Discussion and Conclusions

Obviously, the most intriguing questions concern the substrate specificity and enzymatic activity of the Elongator complex. Although data on its involvement in tRNA modification are recently accumulating,1,3,16,35 further supporting a role of Elongator in this activity, the existence of additional substrates and molecular activities more related to its role in transcription regulation cannot be fully excluded yet. Some Elongator functions might also only be found in certain organisms and thereby underline the active evolutionary process that has affected this macromolecular complex. The possibility remains that alternative assemblies of Elongator subunits exist in the cell that catalyze different molecular activities. Indeed, if it was reported that Elongator dissociates into two subcomplexes at higher salt concentration,38 it remains possible, for example, that individual subunits might interact with different associated factors.29,39-43 The latter would, however, be inconsistent with the similar phenotypes observed upon inactivation of different Elp subunits. Detailed co-localization studies of all six Elongator proteins in different organisms should help clarify if alternative compositions exist, are specific to certain organisms, and are localized in different sub-cellular compartments.

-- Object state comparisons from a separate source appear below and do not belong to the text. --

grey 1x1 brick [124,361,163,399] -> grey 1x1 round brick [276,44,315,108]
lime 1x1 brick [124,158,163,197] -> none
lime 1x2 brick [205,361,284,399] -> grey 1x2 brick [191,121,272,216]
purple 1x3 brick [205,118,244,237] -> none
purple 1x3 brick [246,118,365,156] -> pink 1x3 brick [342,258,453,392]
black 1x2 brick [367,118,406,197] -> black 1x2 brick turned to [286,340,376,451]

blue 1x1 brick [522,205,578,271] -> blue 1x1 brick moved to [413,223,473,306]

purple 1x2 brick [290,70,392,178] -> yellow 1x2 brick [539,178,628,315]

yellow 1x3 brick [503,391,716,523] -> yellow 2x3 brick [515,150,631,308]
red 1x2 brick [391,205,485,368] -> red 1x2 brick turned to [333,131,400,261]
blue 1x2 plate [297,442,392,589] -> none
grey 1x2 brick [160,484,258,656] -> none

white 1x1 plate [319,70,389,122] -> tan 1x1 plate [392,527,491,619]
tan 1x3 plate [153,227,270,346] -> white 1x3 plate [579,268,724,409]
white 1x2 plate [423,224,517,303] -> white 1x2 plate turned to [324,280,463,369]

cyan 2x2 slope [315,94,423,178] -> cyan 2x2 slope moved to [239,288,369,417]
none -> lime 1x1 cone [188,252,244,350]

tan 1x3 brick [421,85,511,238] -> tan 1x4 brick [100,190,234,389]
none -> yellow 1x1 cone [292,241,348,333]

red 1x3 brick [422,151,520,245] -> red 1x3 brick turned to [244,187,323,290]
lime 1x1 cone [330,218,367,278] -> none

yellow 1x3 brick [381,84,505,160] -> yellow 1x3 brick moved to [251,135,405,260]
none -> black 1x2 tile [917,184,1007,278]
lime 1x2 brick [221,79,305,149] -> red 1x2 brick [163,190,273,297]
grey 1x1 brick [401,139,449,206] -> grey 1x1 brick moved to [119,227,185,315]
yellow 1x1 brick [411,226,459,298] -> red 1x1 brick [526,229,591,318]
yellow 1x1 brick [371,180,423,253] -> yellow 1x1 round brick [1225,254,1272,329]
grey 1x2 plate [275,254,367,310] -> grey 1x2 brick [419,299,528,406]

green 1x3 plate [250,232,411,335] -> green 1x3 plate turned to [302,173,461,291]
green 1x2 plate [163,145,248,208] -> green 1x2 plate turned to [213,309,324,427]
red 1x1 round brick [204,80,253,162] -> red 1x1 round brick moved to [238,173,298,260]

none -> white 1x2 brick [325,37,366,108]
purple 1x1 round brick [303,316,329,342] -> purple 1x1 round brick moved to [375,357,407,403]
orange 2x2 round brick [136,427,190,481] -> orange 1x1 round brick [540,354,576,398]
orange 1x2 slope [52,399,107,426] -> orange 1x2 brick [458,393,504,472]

Structural analyses of subunits Elp1, Elp2, Elp3 and the fully assembled Elongator complex will allow a better molecular understanding of this large complex in the future. On one hand, low and medium resolution analyses of the fully assembled Elongator will help understand inter-subunit communication and the influence of associated factors and substrate recognition for the overall architecture of Elongator. On the other hand, high resolution structural information will allow a detailed description of the chemical reactions catalyzed by Elongator during tRNA modification, interaction with partners involved in this process and, potentially, other modifying activities of the Elongator complex. Further investigations of the tRNA recognition mechanism by Elongator might also lead to a structural explanation of how the anti-codon loop is recognized and why only uridines in the wobble position of the tRNA are subject to this specific modification reaction, whereas uridines in other positions remain unmodified. In summary, novel structural insights will continue to complement known and ongoing functional studies on Elongator and will contribute to understand the true nature of this highly conserved cellular machine.